## What is required
Look in the listing below for the line that has "hfov_deg: 2.4", then return it and each following line up to and including the one with "exposure_s: 1/60", exactly and without pictures.

________________________________________

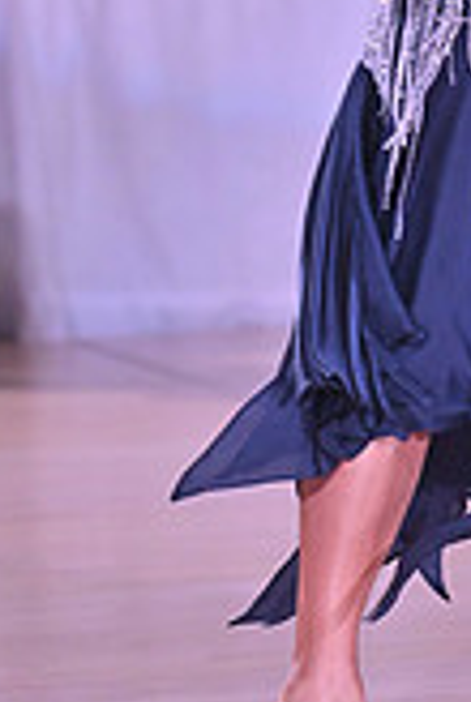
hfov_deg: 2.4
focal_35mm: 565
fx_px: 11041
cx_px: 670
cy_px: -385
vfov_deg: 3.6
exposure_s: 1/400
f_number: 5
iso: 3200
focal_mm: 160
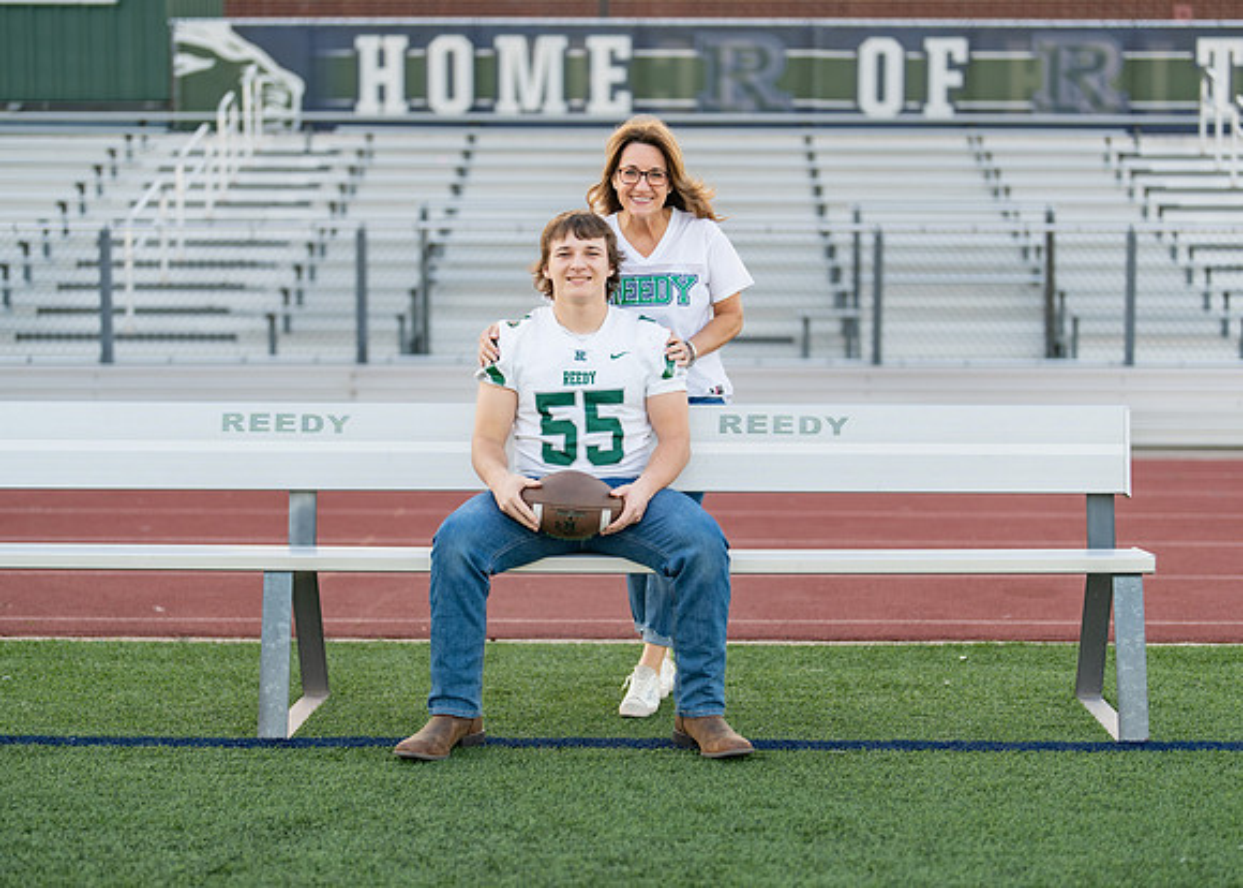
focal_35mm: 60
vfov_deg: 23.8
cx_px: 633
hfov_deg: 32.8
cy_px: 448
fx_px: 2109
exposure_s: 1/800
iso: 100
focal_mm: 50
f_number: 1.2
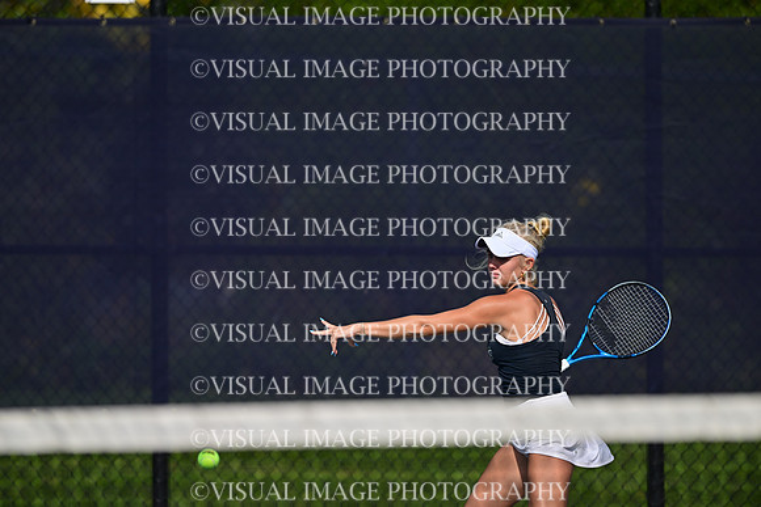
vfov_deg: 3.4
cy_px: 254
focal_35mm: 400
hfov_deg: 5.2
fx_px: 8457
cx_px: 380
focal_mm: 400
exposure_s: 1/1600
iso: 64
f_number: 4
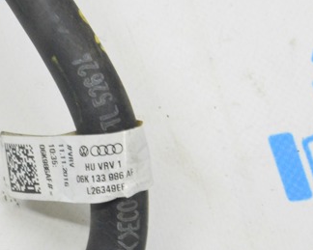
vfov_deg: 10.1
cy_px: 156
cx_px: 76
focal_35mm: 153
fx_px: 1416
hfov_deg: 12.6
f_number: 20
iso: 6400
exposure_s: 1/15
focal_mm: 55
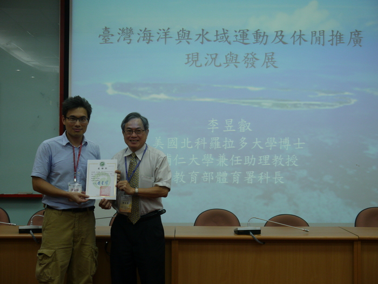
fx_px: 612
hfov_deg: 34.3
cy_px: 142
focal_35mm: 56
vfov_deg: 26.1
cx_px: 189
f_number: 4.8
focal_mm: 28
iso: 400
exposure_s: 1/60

________________________________________

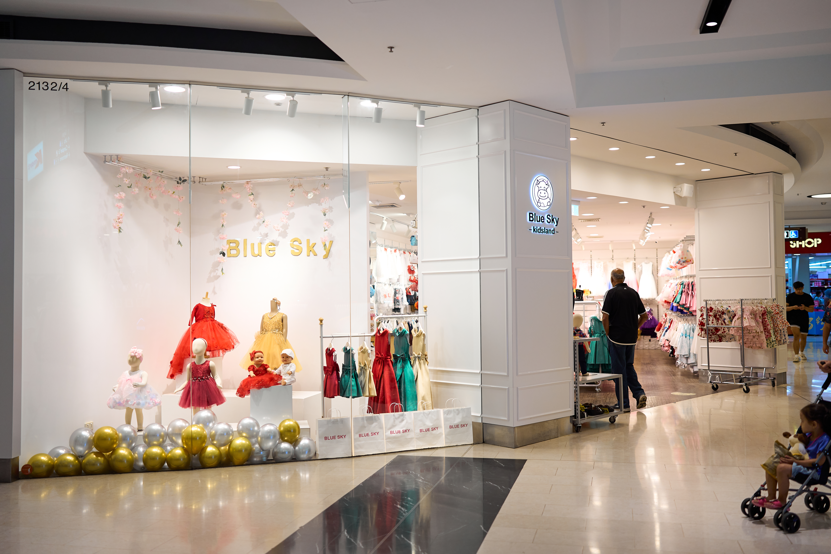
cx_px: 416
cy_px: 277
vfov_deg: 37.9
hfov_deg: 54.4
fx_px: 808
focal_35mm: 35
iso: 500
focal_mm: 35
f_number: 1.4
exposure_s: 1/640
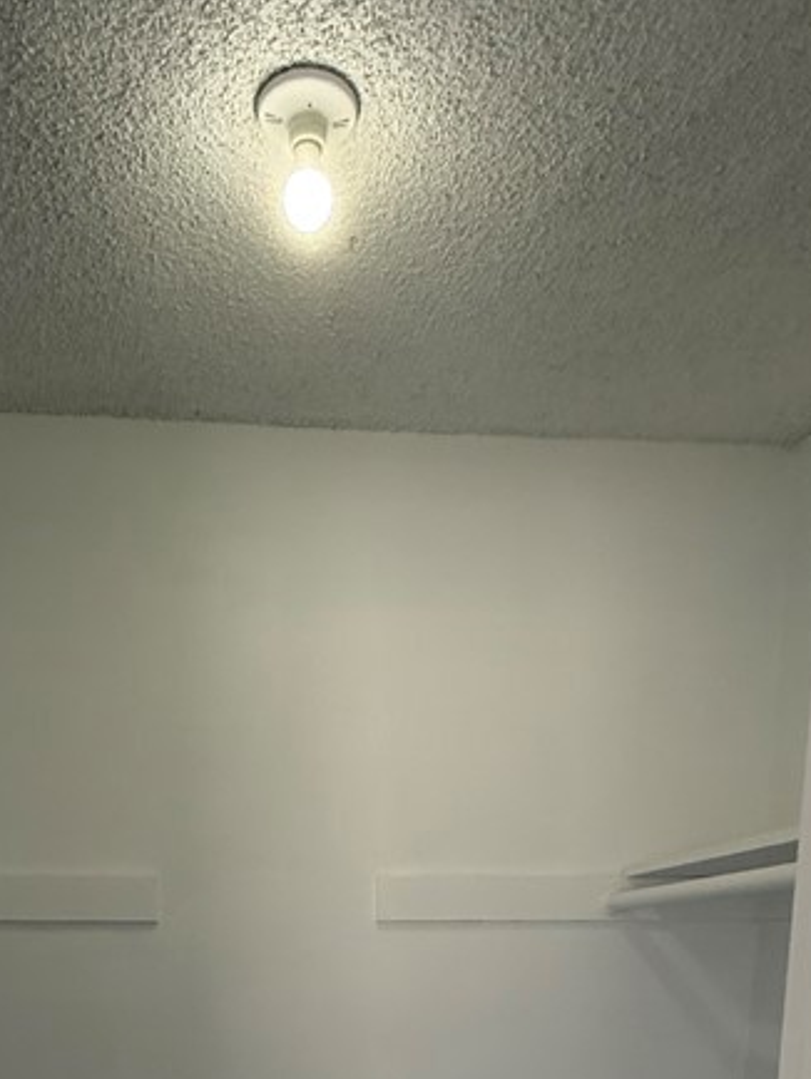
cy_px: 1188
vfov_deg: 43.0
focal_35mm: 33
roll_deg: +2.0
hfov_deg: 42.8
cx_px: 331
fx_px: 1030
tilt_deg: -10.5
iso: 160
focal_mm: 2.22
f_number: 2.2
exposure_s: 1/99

________________________________________

## Answer box
hfov_deg: 2.4
focal_35mm: 565
fx_px: 11041
cx_px: 670
cy_px: -385
vfov_deg: 3.6
exposure_s: 1/400
f_number: 5
iso: 3200
focal_mm: 160
focal_35mm: 60
vfov_deg: 23.8
cx_px: 633
hfov_deg: 32.8
cy_px: 448
fx_px: 2109
exposure_s: 1/800
iso: 100
focal_mm: 50
f_number: 1.2
vfov_deg: 3.4
cy_px: 254
focal_35mm: 400
hfov_deg: 5.2
fx_px: 8457
cx_px: 380
focal_mm: 400
exposure_s: 1/1600
iso: 64
f_number: 4
vfov_deg: 10.1
cy_px: 156
cx_px: 76
focal_35mm: 153
fx_px: 1416
hfov_deg: 12.6
f_number: 20
iso: 6400
exposure_s: 1/15
focal_mm: 55
fx_px: 612
hfov_deg: 34.3
cy_px: 142
focal_35mm: 56
vfov_deg: 26.1
cx_px: 189
f_number: 4.8
focal_mm: 28
iso: 400
exposure_s: 1/60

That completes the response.